ECLI:NL:CBB:2023:623
College van Beroep voor het bedrijfsleven
- Proces-verbaal
- Rechtspraak.nl
Beroep tegen vaststelling subsidie op nul wegens onvoldoende omzetverlies in het kader van COVID-19-regeling
In deze zaak heeft het College van Beroep voor het bedrijfsleven op 23 oktober 2023 uitspraak gedaan in het beroep van een ondernemer tegen de vaststelling van zijn subsidie op nul in het kader van de Regeling subsidie vaste lasten financiering COVID-19. De ondernemer betoogde dat de minister bij het bepalen van de omzet het verkoopbedrag van een leaseauto buiten beschouwing had moeten laten, omdat deze verkoop enkel bedoeld was om schulden af te lossen. Het College oordeelde echter dat de minister terecht is uitgegaan van de omzet zoals deze blijkt uit de aangifte omzetbelasting. De regelgever heeft gekozen voor deze methode om de uitvoerbaarheid en de beperking van administratieve lasten te waarborgen. Het College heeft eerder geoordeeld dat het gebruik van de aangifte omzetbelasting als uitgangspunt voor de omzetbepaling niet onrechtmatig is.

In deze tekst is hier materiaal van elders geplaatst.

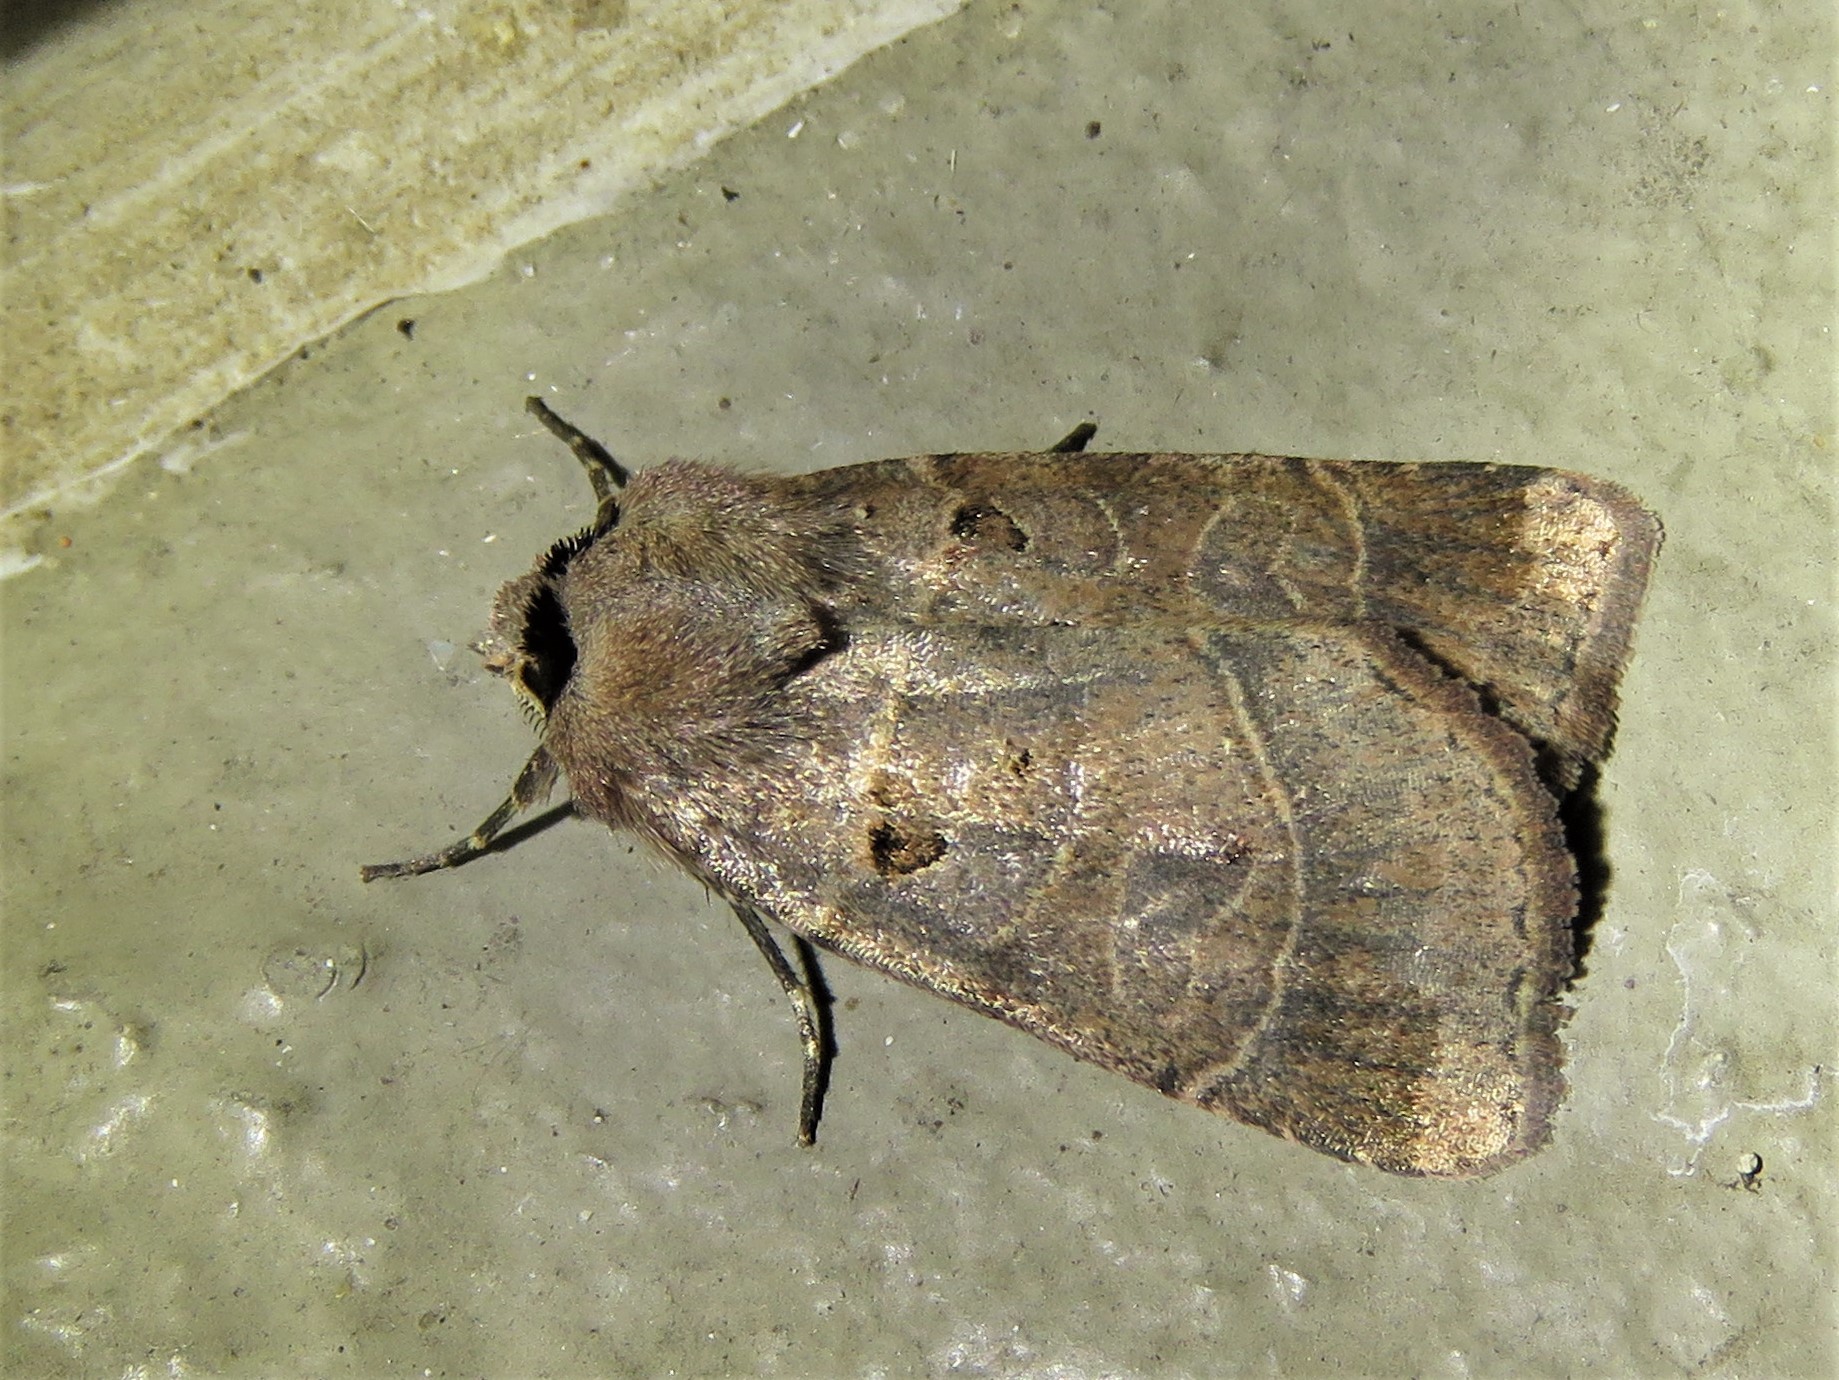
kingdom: Animalia
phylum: Arthropoda
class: Insecta
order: Lepidoptera
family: Noctuidae
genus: Agnorisma
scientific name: Agnorisma badinodis
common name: Pale-banded dart
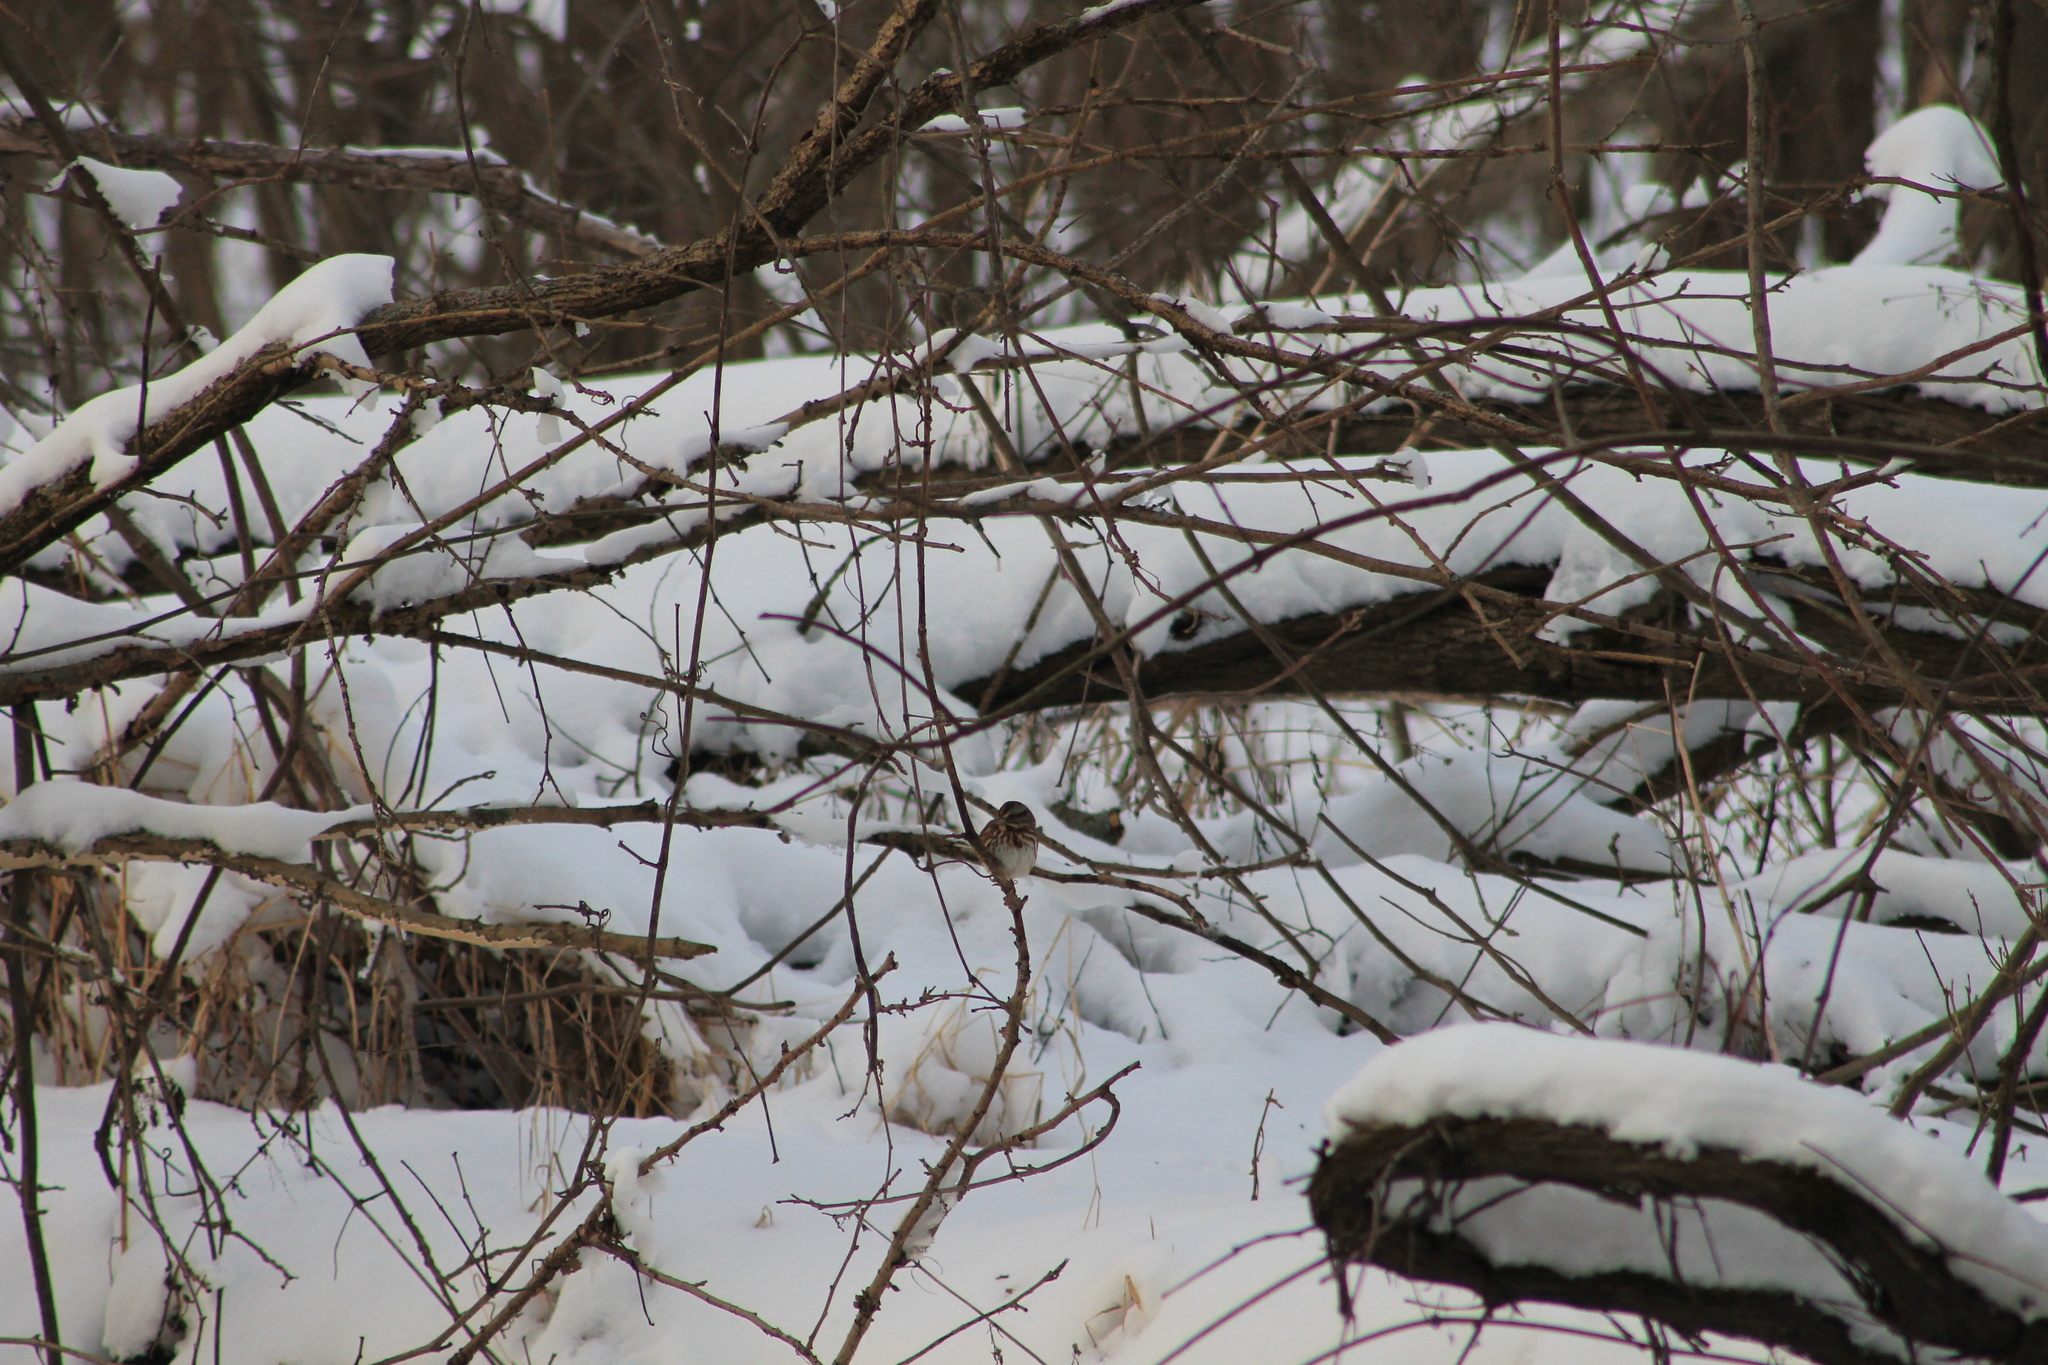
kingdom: Animalia
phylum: Chordata
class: Aves
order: Passeriformes
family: Passerellidae
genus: Melospiza
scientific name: Melospiza melodia
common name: Song sparrow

Het College concludeerde dat de ondernemer niet voldeed aan de voorwaarde van ten minste 30% omzetverlies, wat de minister in staat stelde om de subsidie op € 0,- vast te stellen. De ondernemer had ook betoogd dat er een uitzondering gemaakt moest worden voor zijn situatie, maar het College wees erop dat de regeling geen hardheidsclausule bevat en dat alleen in zeer uitzonderlijke gevallen van de regeling kan worden afgeweken. De omstandigheden die de ondernemer aanvoerde, zoals de verkoop van de leaseauto, waren niet voldoende om een uitzondering te rechtvaardigen. Het College verklaarde het beroep ongegrond en oordeelde dat de minister geen kosten aan de ondernemer hoefde te vergoeden.